Information shown Start Marker

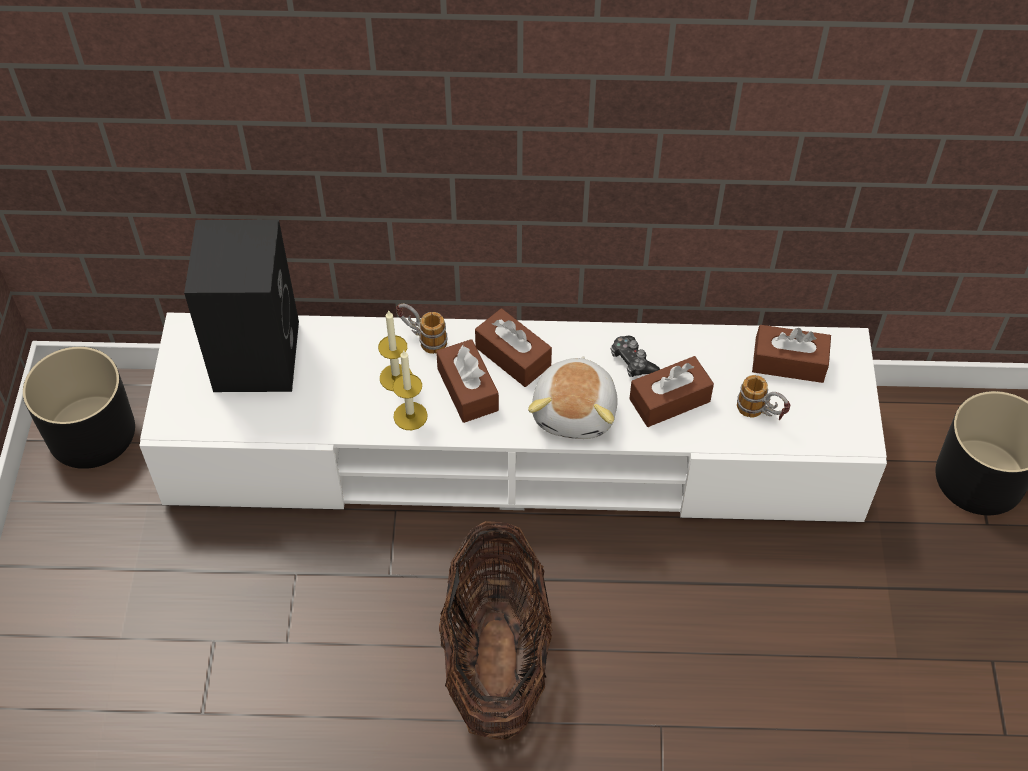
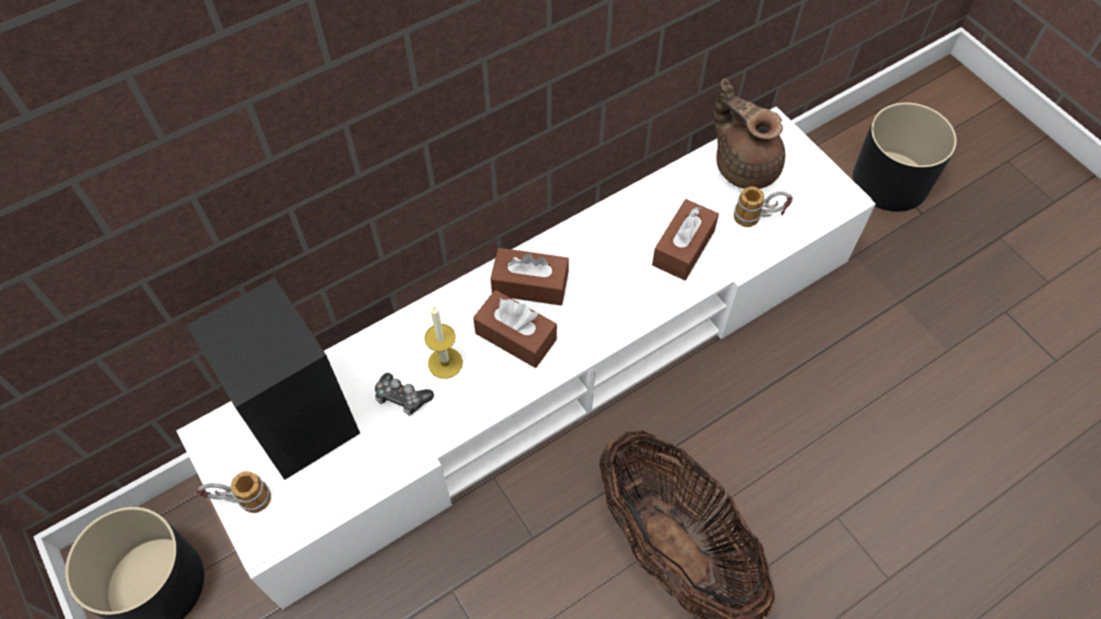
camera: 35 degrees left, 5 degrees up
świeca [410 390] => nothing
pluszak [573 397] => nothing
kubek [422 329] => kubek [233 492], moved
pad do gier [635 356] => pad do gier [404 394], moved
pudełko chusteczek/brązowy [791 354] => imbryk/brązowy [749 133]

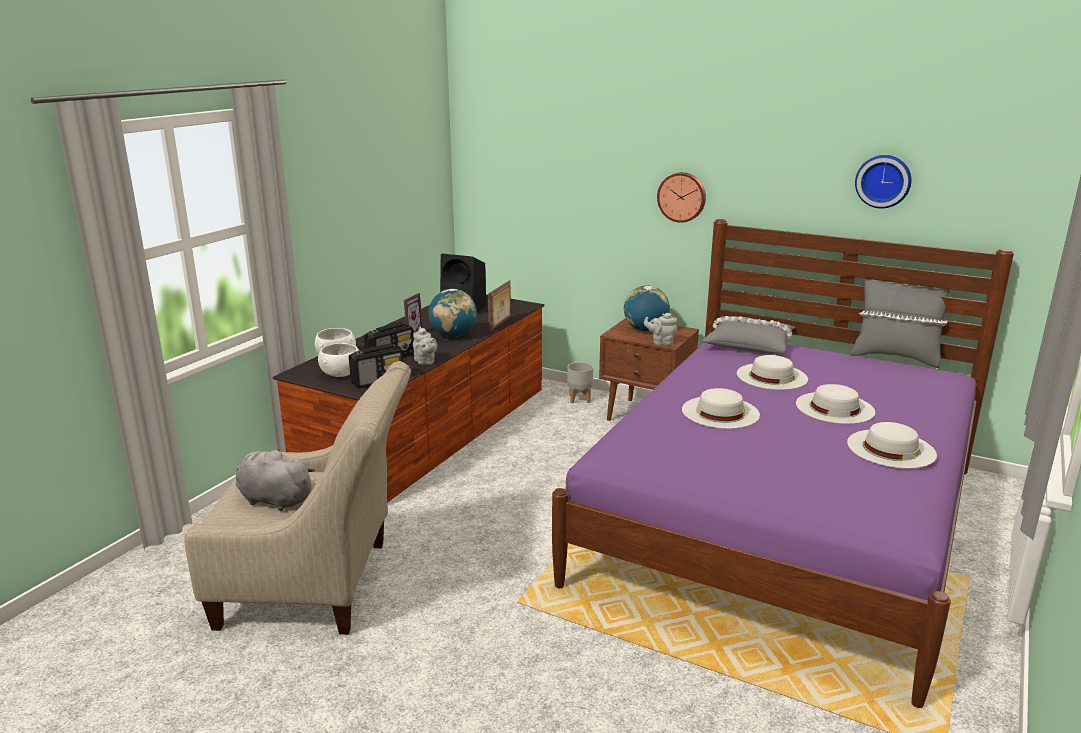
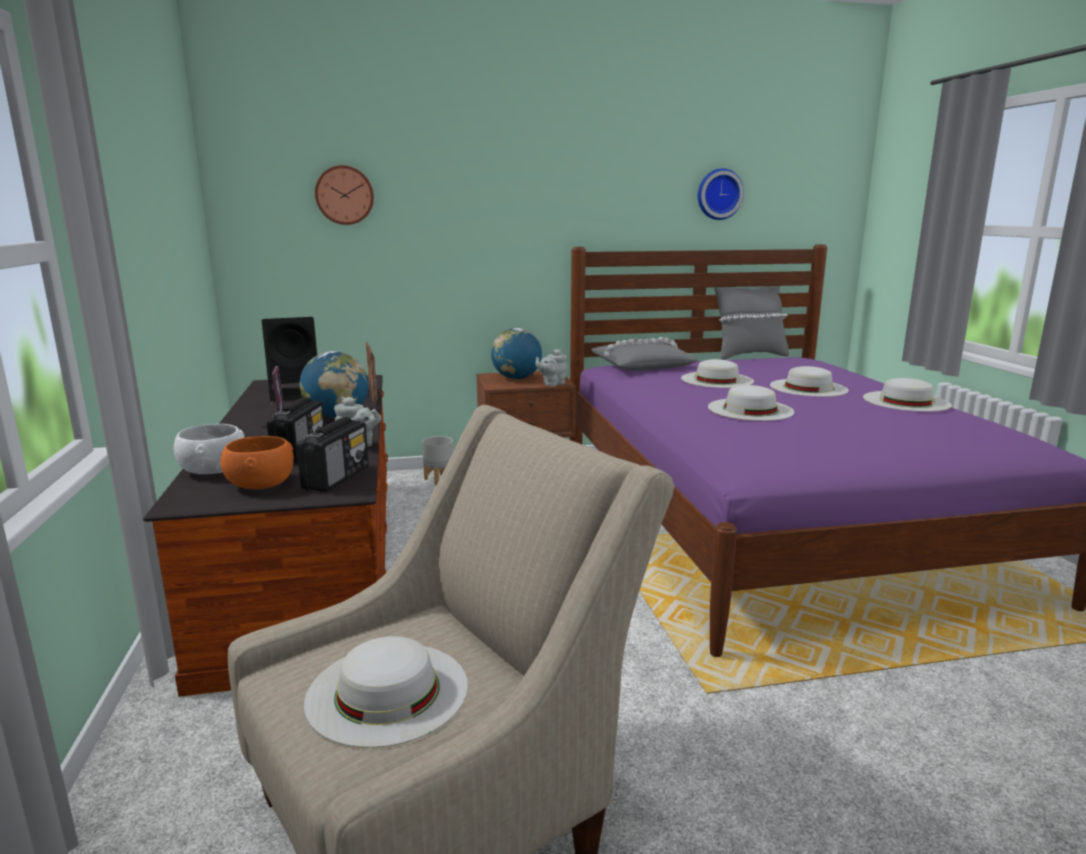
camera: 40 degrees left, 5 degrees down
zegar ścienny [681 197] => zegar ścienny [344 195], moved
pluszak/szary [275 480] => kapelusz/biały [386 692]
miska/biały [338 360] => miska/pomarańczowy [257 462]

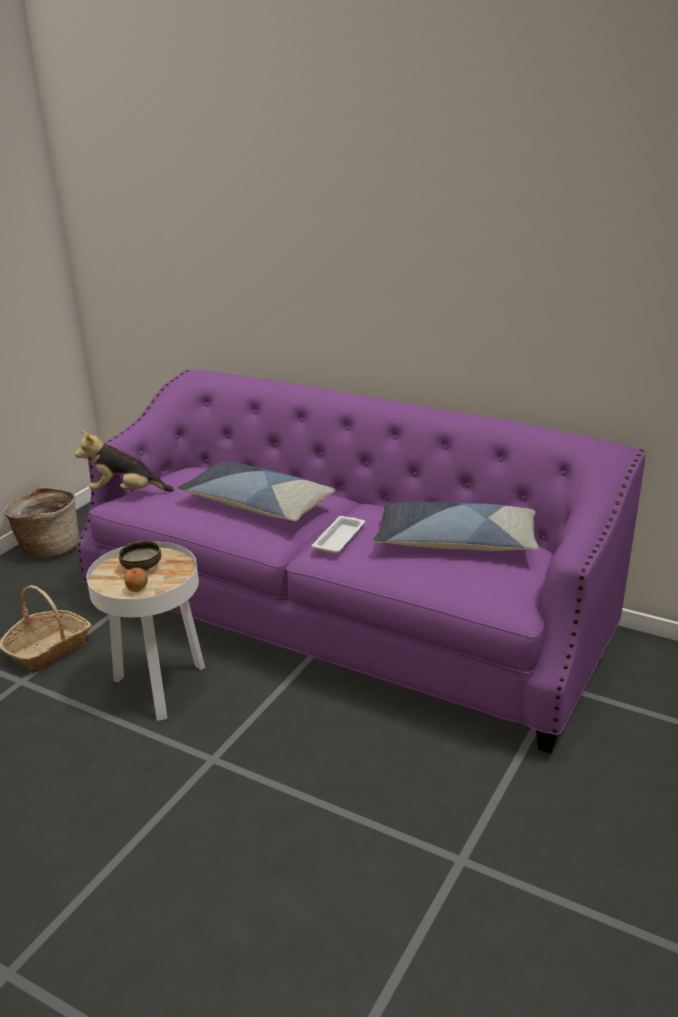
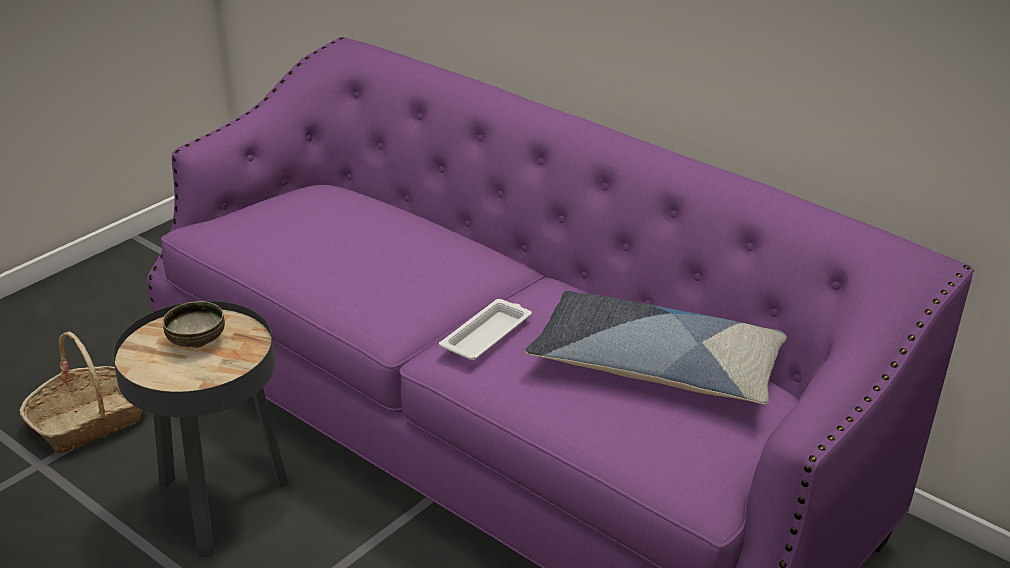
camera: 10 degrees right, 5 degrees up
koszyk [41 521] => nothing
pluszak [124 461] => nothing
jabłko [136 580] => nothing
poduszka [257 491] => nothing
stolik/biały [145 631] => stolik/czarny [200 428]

Information shown End Marker

▶ To do
Give back every line of the material exactly as written, but not the pictures.

▶ Task result
camera: 35 degrees left, 5 degrees up
świeca [410 390] => nothing
pluszak [573 397] => nothing
kubek [422 329] => kubek [233 492], moved
pad do gier [635 356] => pad do gier [404 394], moved
pudełko chusteczek/brązowy [791 354] => imbryk/brązowy [749 133]

camera: 40 degrees left, 5 degrees down
zegar ścienny [681 197] => zegar ścienny [344 195], moved
pluszak/szary [275 480] => kapelusz/biały [386 692]
miska/biały [338 360] => miska/pomarańczowy [257 462]

camera: 10 degrees right, 5 degrees up
koszyk [41 521] => nothing
pluszak [124 461] => nothing
jabłko [136 580] => nothing
poduszka [257 491] => nothing
stolik/biały [145 631] => stolik/czarny [200 428]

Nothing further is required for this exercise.